16:19 Our focus is on improving yield to reduce costs. So we did a benchmarking exercise with our IVT pro mRNA synthesis kit. The kit includes optimised enzyme mixes for high yields, achieving 200 micrograms per 20-microlitre reaction, scalable up to 200 microlitres. It does not require additional enzymes. However we do not include capping analogs but the enzymes we use are compatible with CleanCap. This yield is double what was achieved during COVID vaccine synthesis. Th aim of this is to produce a solution that ‘fits all’.

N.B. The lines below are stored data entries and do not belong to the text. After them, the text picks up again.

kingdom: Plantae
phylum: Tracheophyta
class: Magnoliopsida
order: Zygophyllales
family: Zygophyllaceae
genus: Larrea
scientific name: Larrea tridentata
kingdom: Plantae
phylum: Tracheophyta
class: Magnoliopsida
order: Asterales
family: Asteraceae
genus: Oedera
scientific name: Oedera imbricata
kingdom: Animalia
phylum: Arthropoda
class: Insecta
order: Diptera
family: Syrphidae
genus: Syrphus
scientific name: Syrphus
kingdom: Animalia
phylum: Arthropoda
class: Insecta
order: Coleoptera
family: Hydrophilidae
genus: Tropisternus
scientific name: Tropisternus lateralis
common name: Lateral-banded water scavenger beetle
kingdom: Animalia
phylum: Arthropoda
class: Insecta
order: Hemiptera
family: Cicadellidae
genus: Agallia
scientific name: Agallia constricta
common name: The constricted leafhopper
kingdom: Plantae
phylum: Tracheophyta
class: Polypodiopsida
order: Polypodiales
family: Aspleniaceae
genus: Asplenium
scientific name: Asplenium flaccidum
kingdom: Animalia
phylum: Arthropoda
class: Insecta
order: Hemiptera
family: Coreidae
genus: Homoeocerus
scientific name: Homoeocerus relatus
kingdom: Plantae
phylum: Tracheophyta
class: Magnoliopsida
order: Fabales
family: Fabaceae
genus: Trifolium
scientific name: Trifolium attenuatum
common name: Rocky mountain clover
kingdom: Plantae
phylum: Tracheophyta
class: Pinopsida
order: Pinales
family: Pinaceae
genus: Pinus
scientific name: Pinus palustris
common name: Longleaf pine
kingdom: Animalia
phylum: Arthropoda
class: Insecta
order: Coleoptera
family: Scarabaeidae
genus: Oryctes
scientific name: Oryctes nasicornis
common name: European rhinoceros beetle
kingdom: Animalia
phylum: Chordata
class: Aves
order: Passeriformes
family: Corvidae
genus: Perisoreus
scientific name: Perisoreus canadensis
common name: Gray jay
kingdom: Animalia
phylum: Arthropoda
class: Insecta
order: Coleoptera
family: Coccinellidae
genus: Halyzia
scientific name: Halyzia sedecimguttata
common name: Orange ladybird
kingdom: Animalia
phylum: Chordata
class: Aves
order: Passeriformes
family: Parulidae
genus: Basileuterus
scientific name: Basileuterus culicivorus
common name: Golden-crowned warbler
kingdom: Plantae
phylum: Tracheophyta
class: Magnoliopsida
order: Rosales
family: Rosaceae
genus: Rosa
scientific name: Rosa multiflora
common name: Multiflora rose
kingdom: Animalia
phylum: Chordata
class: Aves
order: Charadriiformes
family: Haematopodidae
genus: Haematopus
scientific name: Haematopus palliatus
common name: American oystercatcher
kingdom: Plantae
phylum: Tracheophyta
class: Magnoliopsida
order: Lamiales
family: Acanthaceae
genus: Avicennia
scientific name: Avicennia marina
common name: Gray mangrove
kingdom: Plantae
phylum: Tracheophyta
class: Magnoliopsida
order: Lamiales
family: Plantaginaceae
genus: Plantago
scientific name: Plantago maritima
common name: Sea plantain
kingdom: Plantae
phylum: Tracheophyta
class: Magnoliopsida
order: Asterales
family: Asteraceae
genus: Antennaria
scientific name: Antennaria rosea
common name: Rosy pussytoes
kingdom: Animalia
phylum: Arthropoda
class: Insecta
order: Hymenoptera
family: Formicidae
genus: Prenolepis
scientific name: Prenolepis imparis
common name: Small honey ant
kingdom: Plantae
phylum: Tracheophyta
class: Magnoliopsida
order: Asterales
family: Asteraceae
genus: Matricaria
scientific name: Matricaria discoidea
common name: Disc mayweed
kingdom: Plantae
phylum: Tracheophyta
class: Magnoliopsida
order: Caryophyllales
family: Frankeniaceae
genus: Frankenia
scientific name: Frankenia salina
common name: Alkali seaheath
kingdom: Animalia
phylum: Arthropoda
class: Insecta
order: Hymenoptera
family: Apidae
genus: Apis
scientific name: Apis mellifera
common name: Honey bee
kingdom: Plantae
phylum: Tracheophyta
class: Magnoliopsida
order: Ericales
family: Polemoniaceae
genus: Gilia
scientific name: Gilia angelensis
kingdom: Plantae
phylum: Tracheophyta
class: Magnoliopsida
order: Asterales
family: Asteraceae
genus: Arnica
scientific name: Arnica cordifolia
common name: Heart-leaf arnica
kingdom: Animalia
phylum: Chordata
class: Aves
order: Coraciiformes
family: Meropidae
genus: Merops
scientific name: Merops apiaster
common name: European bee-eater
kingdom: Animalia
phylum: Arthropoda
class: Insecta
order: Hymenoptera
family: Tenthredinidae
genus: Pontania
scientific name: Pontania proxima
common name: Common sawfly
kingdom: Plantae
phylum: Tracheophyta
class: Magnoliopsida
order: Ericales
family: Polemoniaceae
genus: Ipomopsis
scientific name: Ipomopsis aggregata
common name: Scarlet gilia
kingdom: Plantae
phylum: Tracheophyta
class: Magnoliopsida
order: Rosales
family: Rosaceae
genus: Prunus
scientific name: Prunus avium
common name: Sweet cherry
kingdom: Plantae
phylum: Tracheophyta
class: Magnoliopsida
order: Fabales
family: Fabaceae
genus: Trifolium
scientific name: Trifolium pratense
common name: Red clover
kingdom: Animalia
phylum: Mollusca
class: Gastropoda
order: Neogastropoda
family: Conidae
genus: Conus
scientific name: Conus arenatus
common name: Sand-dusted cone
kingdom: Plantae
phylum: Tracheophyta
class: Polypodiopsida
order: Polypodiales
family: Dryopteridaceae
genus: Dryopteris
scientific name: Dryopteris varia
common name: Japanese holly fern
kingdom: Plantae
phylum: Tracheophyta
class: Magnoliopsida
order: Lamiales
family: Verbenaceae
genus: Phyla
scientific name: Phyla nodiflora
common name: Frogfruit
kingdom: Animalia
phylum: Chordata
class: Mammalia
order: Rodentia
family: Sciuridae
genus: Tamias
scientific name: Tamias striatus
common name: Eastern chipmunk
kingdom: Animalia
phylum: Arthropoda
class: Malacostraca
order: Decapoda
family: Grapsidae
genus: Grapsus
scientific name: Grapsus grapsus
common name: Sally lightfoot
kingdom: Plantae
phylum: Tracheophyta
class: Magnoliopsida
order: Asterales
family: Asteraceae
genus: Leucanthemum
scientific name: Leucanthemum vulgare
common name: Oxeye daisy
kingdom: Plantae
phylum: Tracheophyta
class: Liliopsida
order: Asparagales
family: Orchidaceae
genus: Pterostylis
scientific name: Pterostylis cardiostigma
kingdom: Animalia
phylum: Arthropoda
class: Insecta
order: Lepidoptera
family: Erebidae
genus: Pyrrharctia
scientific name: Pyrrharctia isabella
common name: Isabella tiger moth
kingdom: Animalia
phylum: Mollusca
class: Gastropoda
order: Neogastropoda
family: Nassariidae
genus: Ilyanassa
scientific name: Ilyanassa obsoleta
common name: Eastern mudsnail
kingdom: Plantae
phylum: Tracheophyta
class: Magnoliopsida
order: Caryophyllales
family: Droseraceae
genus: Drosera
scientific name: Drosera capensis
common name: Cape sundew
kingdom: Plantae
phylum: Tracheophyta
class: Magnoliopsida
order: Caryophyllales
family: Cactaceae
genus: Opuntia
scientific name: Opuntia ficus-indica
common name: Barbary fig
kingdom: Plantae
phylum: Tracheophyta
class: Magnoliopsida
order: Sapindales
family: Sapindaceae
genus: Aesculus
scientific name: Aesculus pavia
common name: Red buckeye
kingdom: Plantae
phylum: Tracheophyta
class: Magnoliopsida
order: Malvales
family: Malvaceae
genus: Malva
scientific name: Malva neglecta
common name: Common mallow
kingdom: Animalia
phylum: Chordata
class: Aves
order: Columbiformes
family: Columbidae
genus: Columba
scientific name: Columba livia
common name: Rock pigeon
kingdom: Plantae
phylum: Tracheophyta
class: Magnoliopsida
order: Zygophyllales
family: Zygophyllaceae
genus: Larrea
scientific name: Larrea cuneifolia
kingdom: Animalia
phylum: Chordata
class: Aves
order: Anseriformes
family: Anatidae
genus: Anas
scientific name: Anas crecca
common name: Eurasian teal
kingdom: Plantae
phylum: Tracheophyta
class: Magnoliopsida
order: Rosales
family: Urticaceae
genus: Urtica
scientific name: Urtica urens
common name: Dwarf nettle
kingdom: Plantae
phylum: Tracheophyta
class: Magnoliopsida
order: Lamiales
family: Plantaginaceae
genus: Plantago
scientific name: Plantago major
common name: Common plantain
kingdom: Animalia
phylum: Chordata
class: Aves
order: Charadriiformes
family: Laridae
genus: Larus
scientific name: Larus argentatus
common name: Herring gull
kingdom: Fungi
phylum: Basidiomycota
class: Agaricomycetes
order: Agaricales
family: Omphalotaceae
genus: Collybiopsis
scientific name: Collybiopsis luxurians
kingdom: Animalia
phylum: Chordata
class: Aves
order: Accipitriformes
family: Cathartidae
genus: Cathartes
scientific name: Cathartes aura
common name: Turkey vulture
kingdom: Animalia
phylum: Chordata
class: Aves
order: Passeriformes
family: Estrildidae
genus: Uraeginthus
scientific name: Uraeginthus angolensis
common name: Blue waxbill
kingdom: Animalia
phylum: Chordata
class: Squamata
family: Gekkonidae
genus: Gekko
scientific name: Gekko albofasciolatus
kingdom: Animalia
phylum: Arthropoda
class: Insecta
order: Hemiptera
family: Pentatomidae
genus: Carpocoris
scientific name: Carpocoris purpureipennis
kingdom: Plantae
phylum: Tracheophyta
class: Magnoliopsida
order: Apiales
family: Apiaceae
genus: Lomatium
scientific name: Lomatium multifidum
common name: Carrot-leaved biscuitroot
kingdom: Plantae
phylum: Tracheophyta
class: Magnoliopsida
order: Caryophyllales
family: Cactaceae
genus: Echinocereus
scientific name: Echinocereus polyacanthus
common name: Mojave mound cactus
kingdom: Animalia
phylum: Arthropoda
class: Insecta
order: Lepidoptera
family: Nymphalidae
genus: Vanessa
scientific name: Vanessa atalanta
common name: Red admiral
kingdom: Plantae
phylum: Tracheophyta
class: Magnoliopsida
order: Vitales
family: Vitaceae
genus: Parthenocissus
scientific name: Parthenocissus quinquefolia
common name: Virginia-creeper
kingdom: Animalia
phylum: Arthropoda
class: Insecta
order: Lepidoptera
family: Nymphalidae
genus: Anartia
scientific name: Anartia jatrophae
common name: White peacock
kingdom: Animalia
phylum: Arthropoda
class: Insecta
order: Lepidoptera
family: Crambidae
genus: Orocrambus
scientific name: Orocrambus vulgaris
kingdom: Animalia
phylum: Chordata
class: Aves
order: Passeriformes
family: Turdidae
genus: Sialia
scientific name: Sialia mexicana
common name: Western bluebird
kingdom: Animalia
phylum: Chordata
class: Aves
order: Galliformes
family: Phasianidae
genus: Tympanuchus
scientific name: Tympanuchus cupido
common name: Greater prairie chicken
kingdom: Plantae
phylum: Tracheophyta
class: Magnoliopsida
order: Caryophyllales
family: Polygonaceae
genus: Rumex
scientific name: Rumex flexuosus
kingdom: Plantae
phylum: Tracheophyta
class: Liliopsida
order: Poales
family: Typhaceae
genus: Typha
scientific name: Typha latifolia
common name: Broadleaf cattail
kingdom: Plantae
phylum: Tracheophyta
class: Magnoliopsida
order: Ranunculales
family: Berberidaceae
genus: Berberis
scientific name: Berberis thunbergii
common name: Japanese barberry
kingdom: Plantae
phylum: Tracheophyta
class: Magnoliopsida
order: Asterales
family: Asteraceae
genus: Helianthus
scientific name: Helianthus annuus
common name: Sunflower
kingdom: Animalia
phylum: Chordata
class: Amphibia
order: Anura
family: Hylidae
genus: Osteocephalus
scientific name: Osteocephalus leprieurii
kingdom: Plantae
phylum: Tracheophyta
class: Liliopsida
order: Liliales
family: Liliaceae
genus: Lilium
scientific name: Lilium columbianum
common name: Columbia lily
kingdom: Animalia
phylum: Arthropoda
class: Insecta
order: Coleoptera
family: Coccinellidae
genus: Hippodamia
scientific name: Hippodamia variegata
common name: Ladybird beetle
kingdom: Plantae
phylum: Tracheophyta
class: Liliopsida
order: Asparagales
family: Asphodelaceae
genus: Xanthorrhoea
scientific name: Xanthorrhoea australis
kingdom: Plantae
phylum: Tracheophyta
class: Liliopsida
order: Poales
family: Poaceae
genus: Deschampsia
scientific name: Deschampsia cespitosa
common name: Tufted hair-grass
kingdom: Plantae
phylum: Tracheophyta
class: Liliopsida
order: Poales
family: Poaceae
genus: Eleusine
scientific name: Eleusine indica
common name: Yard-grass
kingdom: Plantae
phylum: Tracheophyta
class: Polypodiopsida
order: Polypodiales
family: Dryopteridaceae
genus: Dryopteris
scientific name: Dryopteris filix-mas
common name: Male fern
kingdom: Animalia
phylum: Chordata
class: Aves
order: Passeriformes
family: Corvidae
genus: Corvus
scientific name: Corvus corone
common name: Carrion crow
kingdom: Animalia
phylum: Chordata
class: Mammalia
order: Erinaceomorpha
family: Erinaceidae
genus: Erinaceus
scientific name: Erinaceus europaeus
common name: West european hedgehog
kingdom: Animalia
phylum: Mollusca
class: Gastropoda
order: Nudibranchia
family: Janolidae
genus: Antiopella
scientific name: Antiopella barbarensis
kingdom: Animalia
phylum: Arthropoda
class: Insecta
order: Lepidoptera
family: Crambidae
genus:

19:12 The system is compatible with clean cap and vaccine capping enzymes. ARCA and other cap analogs require modifications and using ARCA can decrease yield because it competes with the GTP in the reaction, so we recommend clean cap for large-scale synthesis. CleanCap incorporation does not affect the yield. For cost reduction, vaccinia capping enzymes and 2'-O-methyltransferase can be used. We compared the expression profile with CleanCap which remains the gold standard, the vaccinia capping and 2’-O-methyltransferase do not perform as well but they are useful for reducing the cost of production.
21:17 The goal is to make RNA synthesis easier and faster, maintaining high yields and flexibility. The system supports various capping systems and modified nucleotides, ensuring high mRNA yield per reaction.
22:32 In summary, the synthesis system includes a cloning kit and IVT synthesis kit, compatible with existing plasmids and scalable for large-scale manufacturing. Enzymes are available in research, high-quality, and GMP grades for clinical manufacturing.